**Instructions for the task:**
Format the text lines of the material below as a numbered list, skipping blank lines. Omit the pictures from your answer.
* START Items *
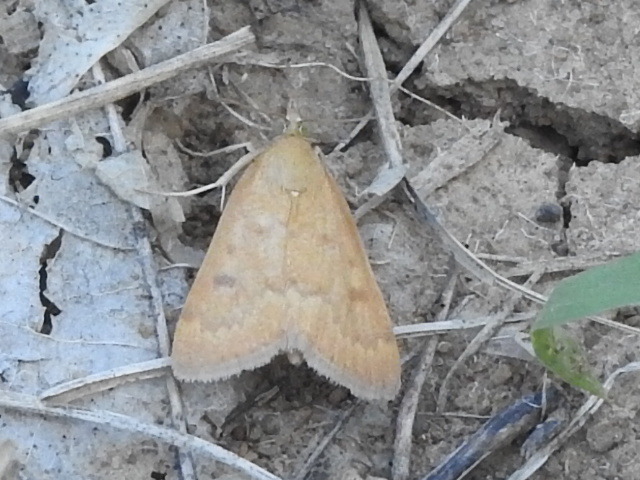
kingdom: Animalia
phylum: Arthropoda
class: Insecta
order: Lepidoptera
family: Crambidae
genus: Achyra
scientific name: Achyra rantalis
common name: Garden webworm
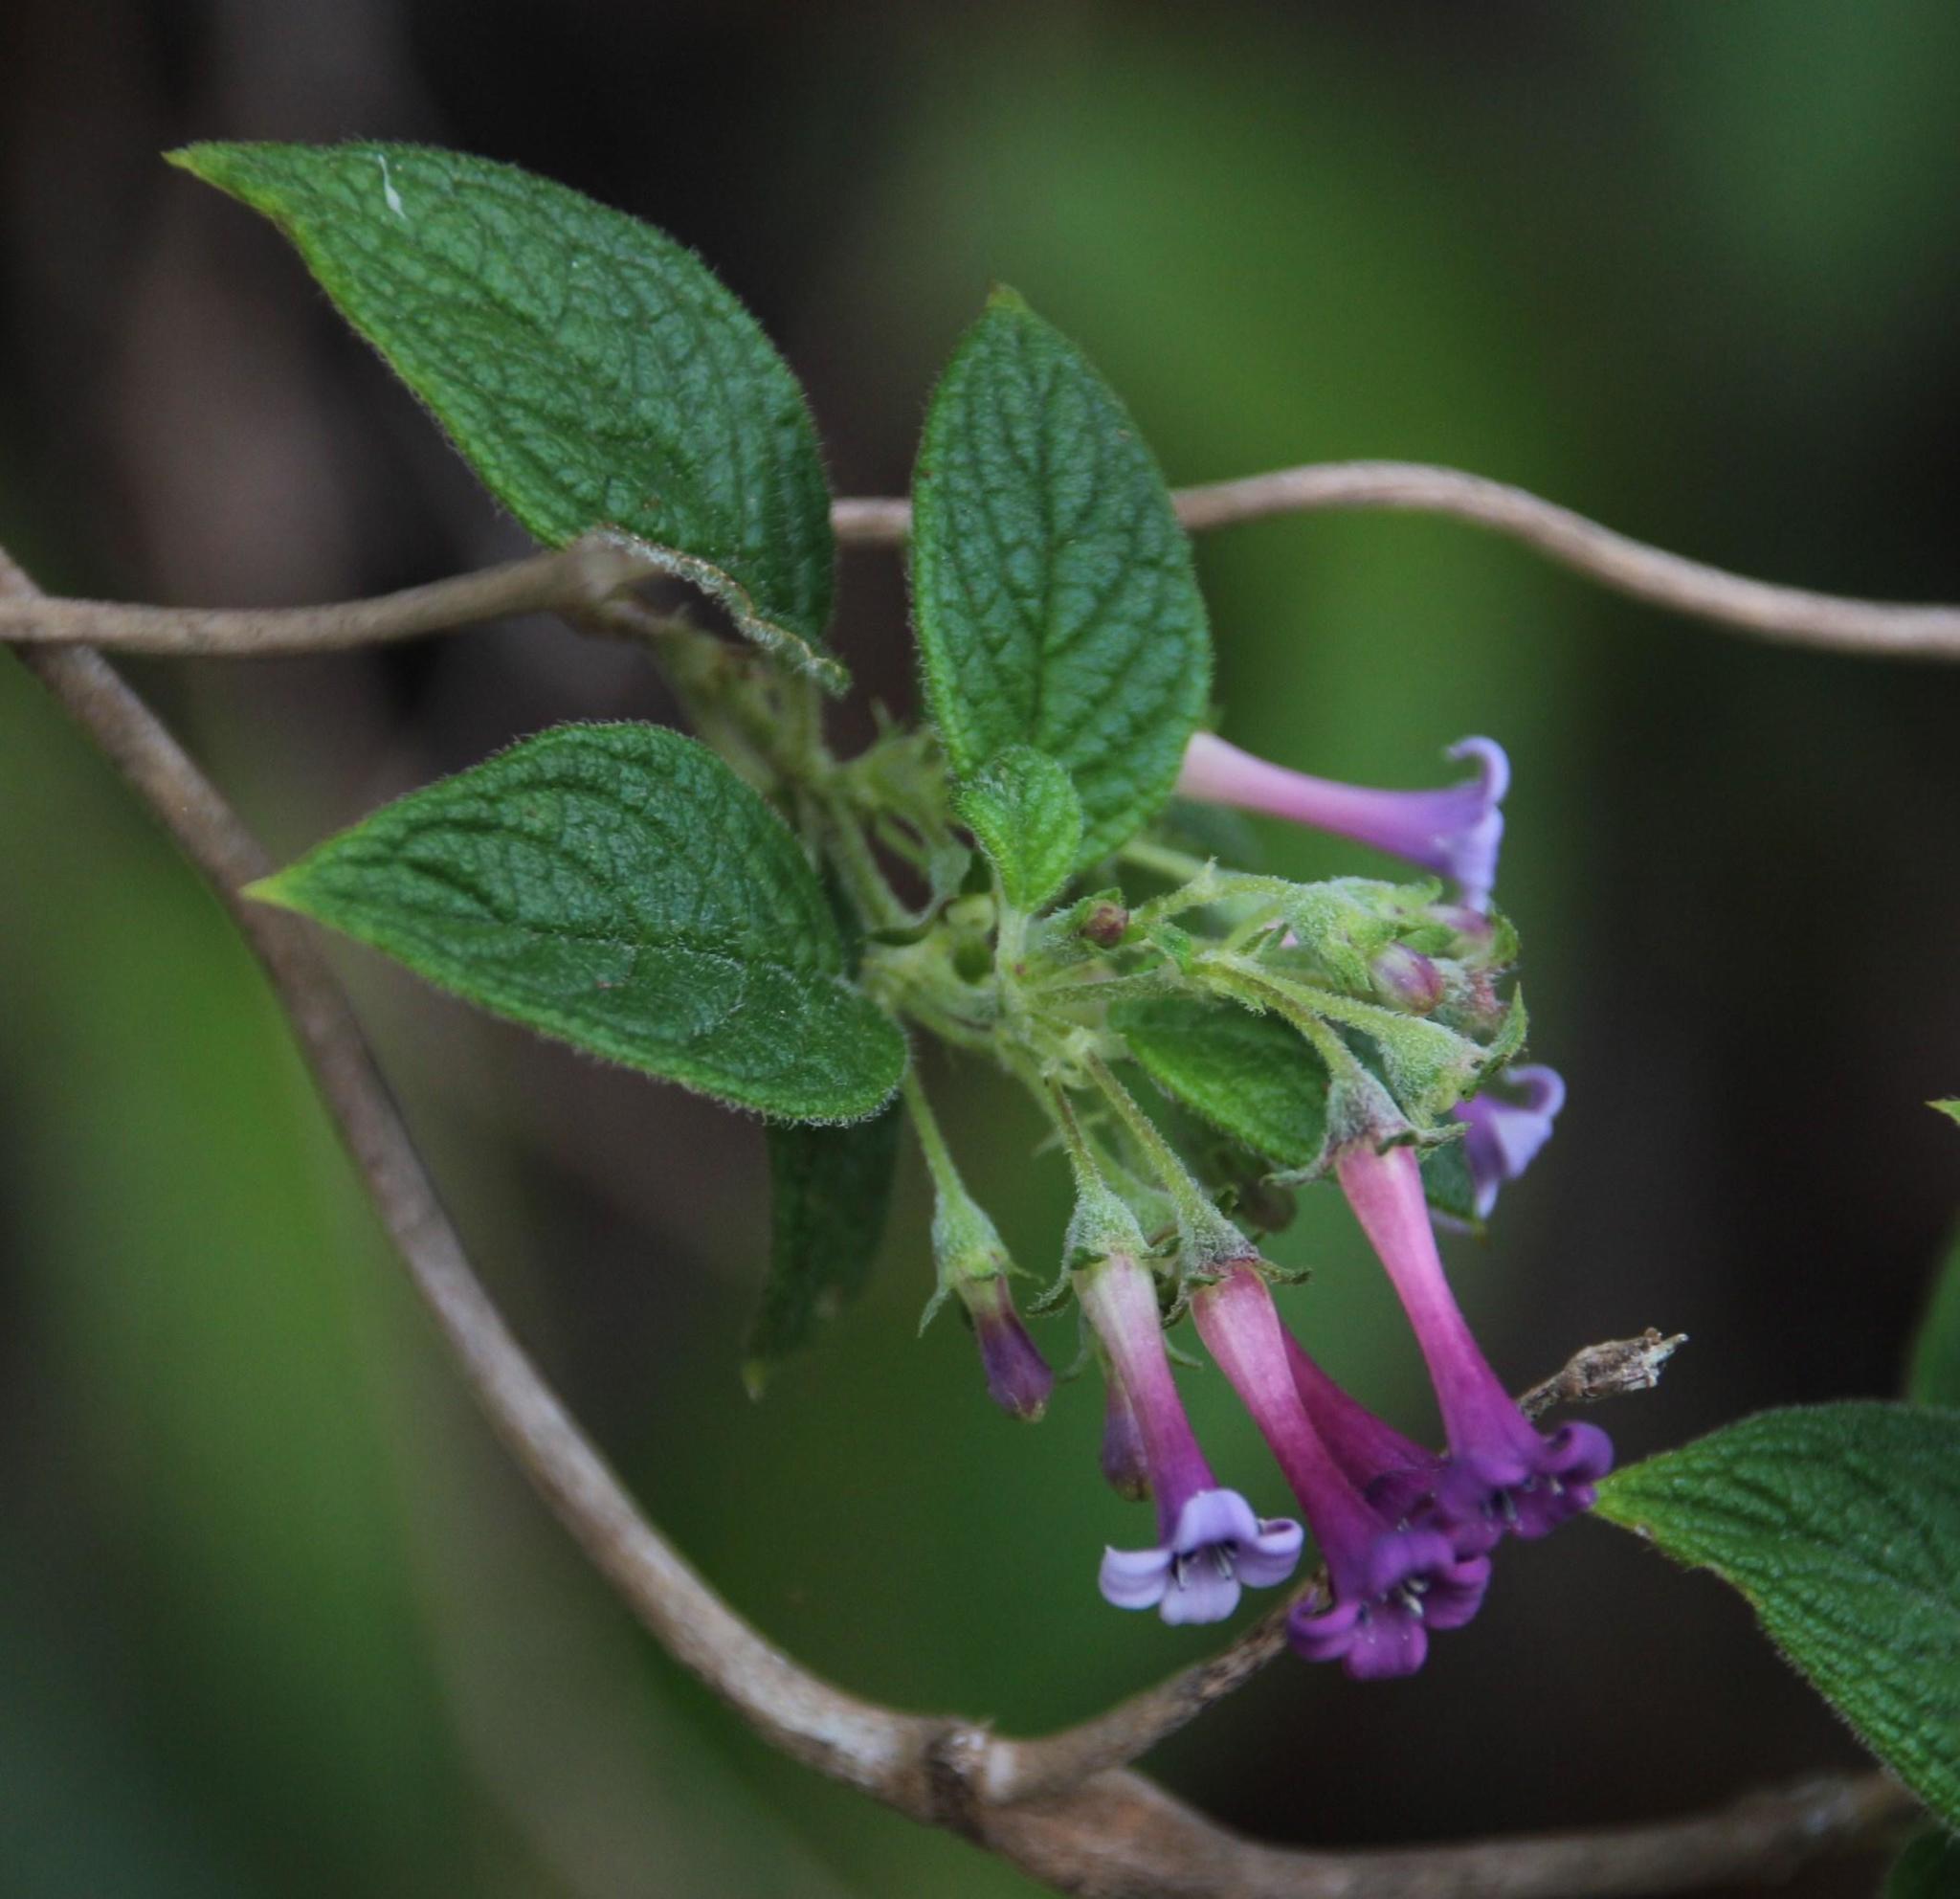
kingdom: Plantae
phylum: Tracheophyta
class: Magnoliopsida
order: Gentianales
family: Rubiaceae
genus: Manettia
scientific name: Manettia peruviana
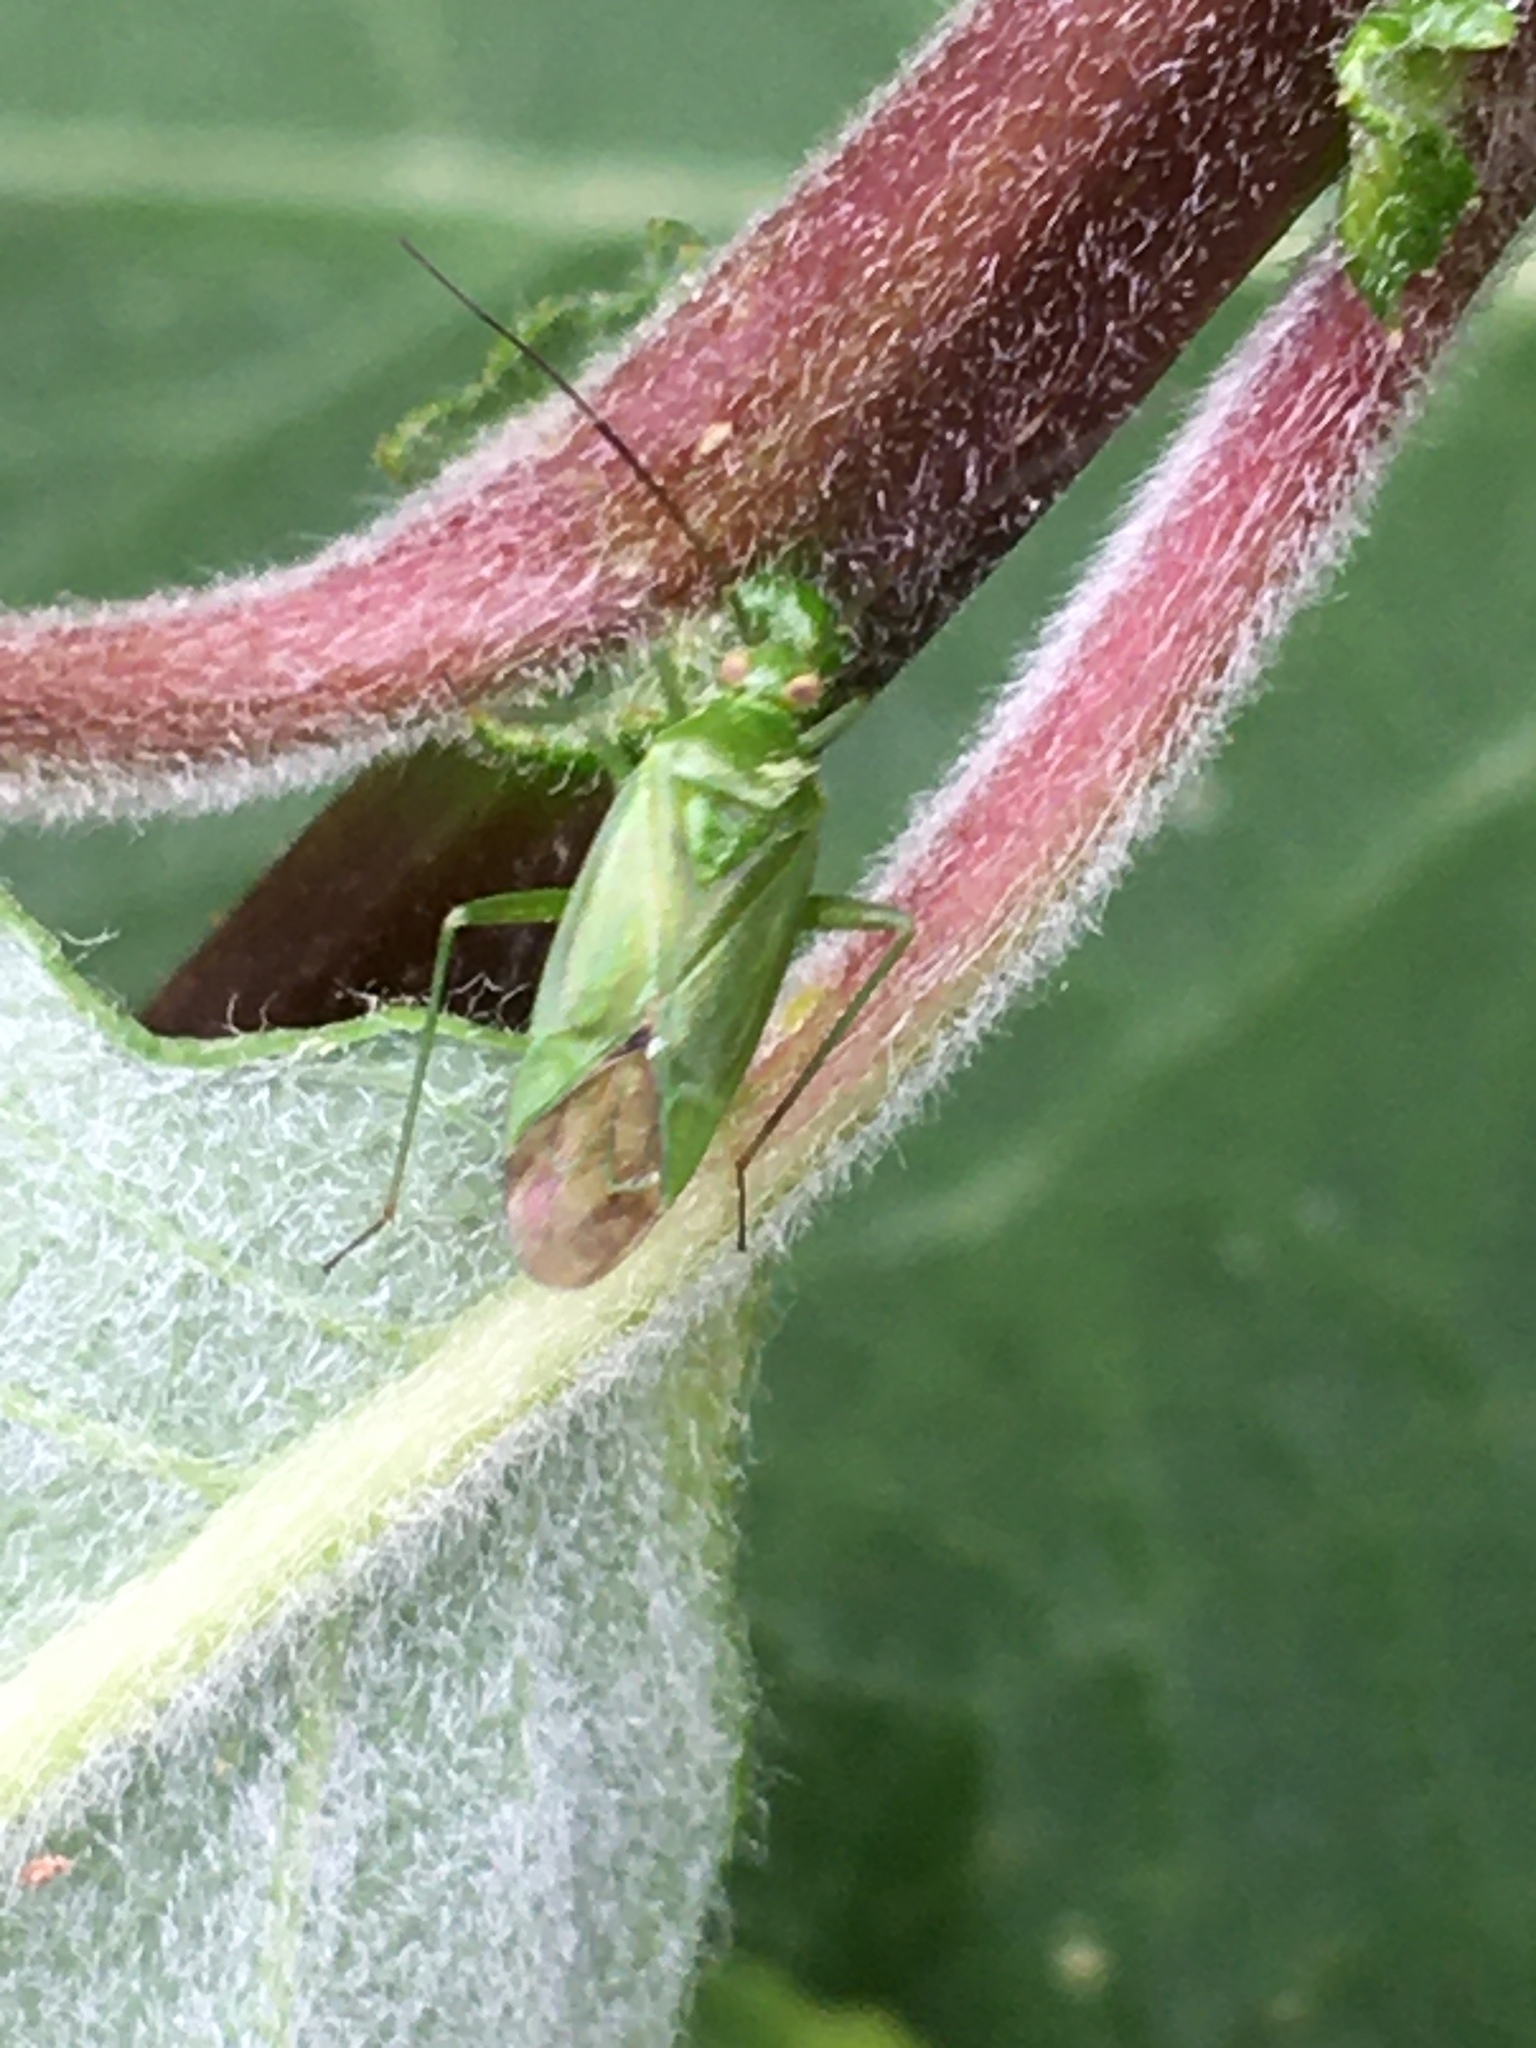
* END Items *
**Full solution:**
1. kingdom: Animalia
2. phylum: Arthropoda
3. class: Insecta
4. order: Lepidoptera
5. family: Crambidae
6. genus: Achyra
7. scientific name: Achyra rantalis
8. common name: Garden webworm
9. kingdom: Plantae
10. phylum: Tracheophyta
11. class: Magnoliopsida
12. order: Gentianales
13. family: Rubiaceae
14. genus: Manettia
15. scientific name: Manettia peruviana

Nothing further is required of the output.